骆恒有想过找初宜,但是一直没有合适的时间。

 不是他被人拉着寒暄,就是她周围围满了人。

 “你不是也没找我?”骆恒其实一直等着她。

 “我找你?以什么身份找你?”初宜反问,“大家都以为虞意安是你女朋友,我来找你,算什么?”

 骆恒蹙眉,解释道:“意安只是我的朋友。”

 “朋友?”初宜喝了口水,冷静下来,“那其他人调侃你们是一对的时候,你怎么不否认?怎么不澄清?”

 “都说是调侃,没人放在心上。”

 这个圈子就是这样,对于未婚男女之间的调侃几乎没有断过,真真假假,假假真真。

 的确,不解释才是这个圈子的普遍作风。

 仿佛特地解释就是一种小家子气,开不起玩笑。

 可是,感情问题是能开玩笑的吗?

 初宜望着骆恒,摇头。

 那双纯粹到极致的双眸里充满了失望。

 骆恒双手捧住她的腮,不允许她对他失望的摇头。

 这样的眼神,让他下意识的拒绝。

 印象里,这个女孩永远都是或欣喜或羞赧的看着他。

 无论什么时候,满心满眼都是他。

 失望,对她而言,是很严肃的负面情绪。

 “初初……”

 “骆恒,我从一开始就知道我们之间有很多的不同,我以为那些差别是不重要的。直到现在我才意识到,并不是。”

 眼泪从女人的眼眶滚落。

 “比如?”骆恒的脸色已经不好看。

 一向乖巧听话的小姑娘突然竖起身上的尖刺,让人措手不及。

 有什么不一样?

 总得问清楚。

 问清楚了,他才知道该对策。

 初宜咬着唇看他。

 着眼前这个男人,她喜欢了那么多年的男人。

 要分手吗?

 为了一个虞意安,值得吗?

 凭什么虞意安一回来,她就要让位?

 小时候吃年饭,虞意安要坐她坐的位置她就得让,凭什么?

 小时候是亲戚长辈偏袒会哄人开心的虞意安,她作为晚辈,不得不服从。

 现在她长大了,她没道理再让着虞意安了!

 “骆恒,虞意安不仅是你的朋友。
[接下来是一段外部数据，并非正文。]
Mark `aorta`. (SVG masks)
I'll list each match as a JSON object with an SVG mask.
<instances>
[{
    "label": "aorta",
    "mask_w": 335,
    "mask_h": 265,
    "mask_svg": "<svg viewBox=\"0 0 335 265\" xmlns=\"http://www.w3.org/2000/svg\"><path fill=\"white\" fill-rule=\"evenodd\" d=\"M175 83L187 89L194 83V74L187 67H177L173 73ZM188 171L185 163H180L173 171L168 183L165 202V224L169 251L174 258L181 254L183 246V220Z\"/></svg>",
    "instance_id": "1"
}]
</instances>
”初宜深吸一口去,说,“她是你的前女友,或者说……初恋。”

 骆恒的表情僵硬住。

 “你怎么知道?”

 他并不觉得以初宜的性子会去调查他,他只是震惊。

 初宜苦笑一声,喃喃自语:“你还是没有想起我。”

 “你说什么?”骆恒没听清。

 “我说,我希望……希望我男朋友和她保持距离,可以吗?”

 初宜抬起头来,眼睛里带着期许。

 “初初,虞意安和我认识十几年了,她的确是我的初恋,但你才是我女朋友。”

 女人眼中的光黯淡下去。

 她认识他,也快十年了啊。

 “汪汪!”

 煤球感觉到主人的悲伤,叫了两声。

 等初宜回神看它,它嘤嘤的用狗头在她的小腿上蹭,似乎在安慰她。

 初宜低头摸煤球的狗头,一遍又一遍。

 连已经长大的黑狗都不愿意瞅骆恒一眼。

 “初初,我不喜欢冷战。”骆恒打破沉寂。

 初宜终于抬头,看着他。

 心中在放弃和坚持之间不停的摇摆。

 “我打算明天搬出——唔!”

 出去住,几个字还没出完,所有的字眼被堵在男人的嘴里。

 衬衫裙被男人撕开。

 纽扣崩掉。

 吓得脚边的煤球跳起来。

 ……

 男人的喘息。

 女人的娇吟。

 煤球歪着狗头看主人和主人的室友,狗脸疑惑。

 骆恒抱着初宜回主卧,煤球跟了一路,直到被迎面甩过来的卧室门撞了狗鼻子。

 就算是狗。

 不该看的还是不能看!

 尤其是公狗!

 煤球不懂,主人和她的室友在房间里干什么要关门?

 ……

 一室激情。

 初宜没有力气,躺在男人的臂弯,迷迷糊糊的想睡。

 骆恒有一下没一下的玩着初宜的发丝。

 “今天怎么不叫我阿恒了?”

 “虞意安叫的,我不要……”

 她声音小而软糯,但是骆恒还是听清了。

 “你和虞意安不是表姐妹?有什么过节?”骆恒问。

 初宜很累,也不想提及虞意安。

 将脸埋进他的臂弯,拒绝交流。

 用性解决争端,只是将伤口遮挡住。

 等有一天掀开外皮,里面依旧是不堪的腐肉。